DATA EXTRACTS:

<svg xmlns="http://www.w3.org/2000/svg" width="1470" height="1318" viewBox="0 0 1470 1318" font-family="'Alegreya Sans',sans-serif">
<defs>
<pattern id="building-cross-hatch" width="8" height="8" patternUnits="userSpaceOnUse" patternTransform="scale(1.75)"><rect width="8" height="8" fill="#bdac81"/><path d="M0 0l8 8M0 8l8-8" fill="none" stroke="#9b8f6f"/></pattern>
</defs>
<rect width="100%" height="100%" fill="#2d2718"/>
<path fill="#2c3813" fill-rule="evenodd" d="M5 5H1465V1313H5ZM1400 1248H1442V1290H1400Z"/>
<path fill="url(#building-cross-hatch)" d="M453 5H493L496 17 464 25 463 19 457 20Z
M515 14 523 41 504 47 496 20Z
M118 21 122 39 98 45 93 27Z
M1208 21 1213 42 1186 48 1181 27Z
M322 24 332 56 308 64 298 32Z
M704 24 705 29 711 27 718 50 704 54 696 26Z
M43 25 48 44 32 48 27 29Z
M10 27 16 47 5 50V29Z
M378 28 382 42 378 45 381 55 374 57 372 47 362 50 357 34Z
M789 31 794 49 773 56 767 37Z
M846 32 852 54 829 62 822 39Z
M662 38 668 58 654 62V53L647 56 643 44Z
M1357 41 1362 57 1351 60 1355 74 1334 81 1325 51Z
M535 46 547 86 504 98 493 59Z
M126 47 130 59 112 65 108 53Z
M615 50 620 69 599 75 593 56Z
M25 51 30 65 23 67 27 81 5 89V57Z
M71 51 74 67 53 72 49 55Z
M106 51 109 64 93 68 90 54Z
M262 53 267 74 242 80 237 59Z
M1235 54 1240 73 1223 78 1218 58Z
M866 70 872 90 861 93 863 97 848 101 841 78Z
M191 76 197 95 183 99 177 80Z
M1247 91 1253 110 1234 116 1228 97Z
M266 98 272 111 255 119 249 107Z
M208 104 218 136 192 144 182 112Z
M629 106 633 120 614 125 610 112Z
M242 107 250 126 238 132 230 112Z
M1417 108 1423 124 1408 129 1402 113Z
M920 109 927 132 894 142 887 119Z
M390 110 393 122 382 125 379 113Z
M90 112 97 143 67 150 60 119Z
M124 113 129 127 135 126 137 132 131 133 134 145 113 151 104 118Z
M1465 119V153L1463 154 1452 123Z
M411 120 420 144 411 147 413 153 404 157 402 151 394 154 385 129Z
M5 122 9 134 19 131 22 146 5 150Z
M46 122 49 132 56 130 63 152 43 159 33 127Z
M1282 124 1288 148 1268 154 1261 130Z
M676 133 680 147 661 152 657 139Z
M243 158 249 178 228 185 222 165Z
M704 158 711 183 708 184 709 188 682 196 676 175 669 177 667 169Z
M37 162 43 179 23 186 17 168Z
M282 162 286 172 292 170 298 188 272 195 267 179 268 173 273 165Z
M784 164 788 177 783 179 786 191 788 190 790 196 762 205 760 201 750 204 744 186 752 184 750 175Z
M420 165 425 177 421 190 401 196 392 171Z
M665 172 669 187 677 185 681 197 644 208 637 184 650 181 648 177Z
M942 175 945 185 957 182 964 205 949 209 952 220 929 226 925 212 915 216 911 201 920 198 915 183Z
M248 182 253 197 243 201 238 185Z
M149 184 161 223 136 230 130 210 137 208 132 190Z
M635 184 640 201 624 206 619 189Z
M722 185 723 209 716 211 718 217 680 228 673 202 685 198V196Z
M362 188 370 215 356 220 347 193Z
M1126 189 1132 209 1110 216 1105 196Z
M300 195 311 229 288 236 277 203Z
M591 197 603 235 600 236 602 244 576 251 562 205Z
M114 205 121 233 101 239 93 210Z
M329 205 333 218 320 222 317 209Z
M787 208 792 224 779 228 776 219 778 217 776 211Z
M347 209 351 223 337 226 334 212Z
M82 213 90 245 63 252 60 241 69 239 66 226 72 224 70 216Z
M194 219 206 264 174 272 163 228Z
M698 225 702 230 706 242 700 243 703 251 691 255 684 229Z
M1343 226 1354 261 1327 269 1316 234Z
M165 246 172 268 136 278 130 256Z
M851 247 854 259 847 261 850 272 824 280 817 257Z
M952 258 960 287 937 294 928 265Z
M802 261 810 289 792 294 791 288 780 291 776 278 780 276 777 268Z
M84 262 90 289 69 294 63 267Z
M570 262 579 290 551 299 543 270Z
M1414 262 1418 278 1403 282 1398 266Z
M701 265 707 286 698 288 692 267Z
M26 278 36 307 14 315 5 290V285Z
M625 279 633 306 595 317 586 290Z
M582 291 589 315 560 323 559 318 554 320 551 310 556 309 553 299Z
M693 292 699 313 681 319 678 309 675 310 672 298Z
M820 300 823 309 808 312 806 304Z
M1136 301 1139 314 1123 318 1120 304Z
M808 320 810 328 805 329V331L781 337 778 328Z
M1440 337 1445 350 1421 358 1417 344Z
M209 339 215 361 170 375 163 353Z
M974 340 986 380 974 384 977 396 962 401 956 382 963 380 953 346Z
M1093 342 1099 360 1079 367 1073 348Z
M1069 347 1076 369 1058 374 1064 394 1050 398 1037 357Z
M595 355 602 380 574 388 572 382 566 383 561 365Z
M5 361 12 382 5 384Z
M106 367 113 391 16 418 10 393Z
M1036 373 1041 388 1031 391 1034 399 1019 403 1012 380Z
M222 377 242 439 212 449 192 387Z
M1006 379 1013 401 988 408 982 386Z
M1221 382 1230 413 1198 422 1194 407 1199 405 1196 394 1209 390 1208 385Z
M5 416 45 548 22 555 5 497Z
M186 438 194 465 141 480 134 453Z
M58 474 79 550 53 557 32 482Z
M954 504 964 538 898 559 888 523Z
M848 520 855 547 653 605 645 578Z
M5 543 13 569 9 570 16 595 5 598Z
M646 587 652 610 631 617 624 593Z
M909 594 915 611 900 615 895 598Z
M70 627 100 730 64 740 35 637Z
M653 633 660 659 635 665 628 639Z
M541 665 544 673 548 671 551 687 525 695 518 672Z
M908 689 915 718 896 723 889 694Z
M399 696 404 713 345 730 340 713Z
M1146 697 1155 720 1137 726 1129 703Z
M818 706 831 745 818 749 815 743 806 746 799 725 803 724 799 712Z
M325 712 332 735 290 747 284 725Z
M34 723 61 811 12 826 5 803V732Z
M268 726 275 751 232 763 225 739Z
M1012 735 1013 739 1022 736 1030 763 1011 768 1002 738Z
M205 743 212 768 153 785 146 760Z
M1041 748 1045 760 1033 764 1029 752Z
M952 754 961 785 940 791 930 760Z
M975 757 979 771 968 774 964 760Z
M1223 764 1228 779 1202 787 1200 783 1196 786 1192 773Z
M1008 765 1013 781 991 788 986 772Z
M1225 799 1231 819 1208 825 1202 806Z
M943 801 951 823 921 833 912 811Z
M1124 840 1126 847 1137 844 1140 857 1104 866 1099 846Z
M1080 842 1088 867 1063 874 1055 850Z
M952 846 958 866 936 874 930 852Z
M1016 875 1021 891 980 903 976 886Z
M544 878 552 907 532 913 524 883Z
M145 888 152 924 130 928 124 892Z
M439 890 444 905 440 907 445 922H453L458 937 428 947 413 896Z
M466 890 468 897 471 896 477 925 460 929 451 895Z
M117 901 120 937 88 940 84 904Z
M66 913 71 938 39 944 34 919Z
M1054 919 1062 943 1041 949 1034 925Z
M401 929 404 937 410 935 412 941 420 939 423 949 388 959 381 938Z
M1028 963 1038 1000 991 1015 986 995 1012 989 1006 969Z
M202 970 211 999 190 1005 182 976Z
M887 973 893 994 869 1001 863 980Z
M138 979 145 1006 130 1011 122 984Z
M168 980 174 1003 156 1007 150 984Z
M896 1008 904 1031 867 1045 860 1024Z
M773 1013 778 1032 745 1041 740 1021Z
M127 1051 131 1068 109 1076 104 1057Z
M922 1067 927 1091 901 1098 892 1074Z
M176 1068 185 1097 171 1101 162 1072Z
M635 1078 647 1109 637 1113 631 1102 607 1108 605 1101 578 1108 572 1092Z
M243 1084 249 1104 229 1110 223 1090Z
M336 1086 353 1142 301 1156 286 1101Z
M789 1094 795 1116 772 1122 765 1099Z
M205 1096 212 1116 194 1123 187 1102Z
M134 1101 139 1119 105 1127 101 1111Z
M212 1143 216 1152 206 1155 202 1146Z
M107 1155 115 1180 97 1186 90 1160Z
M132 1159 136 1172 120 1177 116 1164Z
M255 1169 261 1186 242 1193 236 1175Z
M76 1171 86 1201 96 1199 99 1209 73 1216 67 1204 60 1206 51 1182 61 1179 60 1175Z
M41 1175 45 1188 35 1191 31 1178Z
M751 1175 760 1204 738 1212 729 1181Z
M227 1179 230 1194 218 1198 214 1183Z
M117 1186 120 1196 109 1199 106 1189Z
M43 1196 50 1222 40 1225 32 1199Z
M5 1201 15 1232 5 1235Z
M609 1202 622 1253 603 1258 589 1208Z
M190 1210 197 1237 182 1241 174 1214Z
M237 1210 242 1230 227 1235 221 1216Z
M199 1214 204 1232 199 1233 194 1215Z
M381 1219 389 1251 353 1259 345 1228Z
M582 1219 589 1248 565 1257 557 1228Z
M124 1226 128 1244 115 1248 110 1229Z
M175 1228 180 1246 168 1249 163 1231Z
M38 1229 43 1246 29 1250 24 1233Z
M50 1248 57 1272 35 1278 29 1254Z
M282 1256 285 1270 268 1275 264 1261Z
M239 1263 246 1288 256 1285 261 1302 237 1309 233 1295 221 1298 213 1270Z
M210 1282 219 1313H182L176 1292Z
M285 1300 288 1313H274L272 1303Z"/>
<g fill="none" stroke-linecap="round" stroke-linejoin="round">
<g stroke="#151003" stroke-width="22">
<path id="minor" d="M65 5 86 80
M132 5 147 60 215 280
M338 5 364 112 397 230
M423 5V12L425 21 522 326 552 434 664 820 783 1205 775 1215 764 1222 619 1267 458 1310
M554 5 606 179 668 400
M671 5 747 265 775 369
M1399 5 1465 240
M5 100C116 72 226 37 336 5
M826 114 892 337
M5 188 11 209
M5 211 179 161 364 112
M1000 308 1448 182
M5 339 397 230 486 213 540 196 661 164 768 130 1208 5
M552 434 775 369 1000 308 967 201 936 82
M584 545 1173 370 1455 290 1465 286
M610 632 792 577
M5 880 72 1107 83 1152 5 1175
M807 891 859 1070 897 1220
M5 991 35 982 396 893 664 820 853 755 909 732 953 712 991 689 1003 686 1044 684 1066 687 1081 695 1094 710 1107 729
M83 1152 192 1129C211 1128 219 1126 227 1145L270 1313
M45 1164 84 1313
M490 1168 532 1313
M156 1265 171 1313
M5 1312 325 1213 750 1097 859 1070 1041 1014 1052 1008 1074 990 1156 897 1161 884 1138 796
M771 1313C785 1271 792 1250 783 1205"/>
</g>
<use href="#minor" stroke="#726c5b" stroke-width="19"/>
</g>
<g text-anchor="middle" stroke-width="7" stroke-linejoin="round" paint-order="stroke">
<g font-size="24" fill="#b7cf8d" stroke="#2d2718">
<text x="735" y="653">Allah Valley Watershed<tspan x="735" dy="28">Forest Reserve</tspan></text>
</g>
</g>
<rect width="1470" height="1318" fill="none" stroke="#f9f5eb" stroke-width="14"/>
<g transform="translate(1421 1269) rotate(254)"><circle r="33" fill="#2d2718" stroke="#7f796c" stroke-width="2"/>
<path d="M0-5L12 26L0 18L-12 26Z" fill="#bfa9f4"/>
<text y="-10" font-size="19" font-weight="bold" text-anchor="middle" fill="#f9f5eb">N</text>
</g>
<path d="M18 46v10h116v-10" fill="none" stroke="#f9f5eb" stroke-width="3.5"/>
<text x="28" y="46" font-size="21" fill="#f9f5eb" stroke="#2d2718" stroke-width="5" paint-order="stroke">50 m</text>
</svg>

TASK ITEM: From the line holding "M5 880 72 1107 83 1152 5 1175" through the final line of the data above, copy every line exactly as written. Include nothing else.

OUTPUT FOR THIS TASK:
M5 880 72 1107 83 1152 5 1175
M807 891 859 1070 897 1220
M5 991 35 982 396 893 664 820 853 755 909 732 953 712 991 689 1003 686 1044 684 1066 687 1081 695 1094 710 1107 729
M83 1152 192 1129C211 1128 219 1126 227 1145L270 1313
M45 1164 84 1313
M490 1168 532 1313
M156 1265 171 1313
M5 1312 325 1213 750 1097 859 1070 1041 1014 1052 1008 1074 990 1156 897 1161 884 1138 796
M771 1313C785 1271 792 1250 783 1205"/>
</g>
<use href="#minor" stroke="#726c5b" stroke-width="19"/>
</g>
<g text-anchor="middle" stroke-width="7" stroke-linejoin="round" paint-order="stroke">
<g font-size="24" fill="#b7cf8d" stroke="#2d2718">
<text x="735" y="653">Allah Valley Watershed<tspan x="735" dy="28">Forest Reserve</tspan></text>
</g>
</g>
<rect width="1470" height="1318" fill="none" stroke="#f9f5eb" stroke-width="14"/>
<g transform="translate(1421 1269) rotate(254)"><circle r="33" fill="#2d2718" stroke="#7f796c" stroke-width="2"/>
<path d="M0-5L12 26L0 18L-12 26Z" fill="#bfa9f4"/>
<text y="-10" font-size="19" font-weight="bold" text-anchor="middle" fill="#f9f5eb">N</text>
</g>
<path d="M18 46v10h116v-10" fill="none" stroke="#f9f5eb" stroke-width="3.5"/>
<text x="28" y="46" font-size="21" fill="#f9f5eb" stroke="#2d2718" stroke-width="5" paint-order="stroke">50 m</text>
</svg>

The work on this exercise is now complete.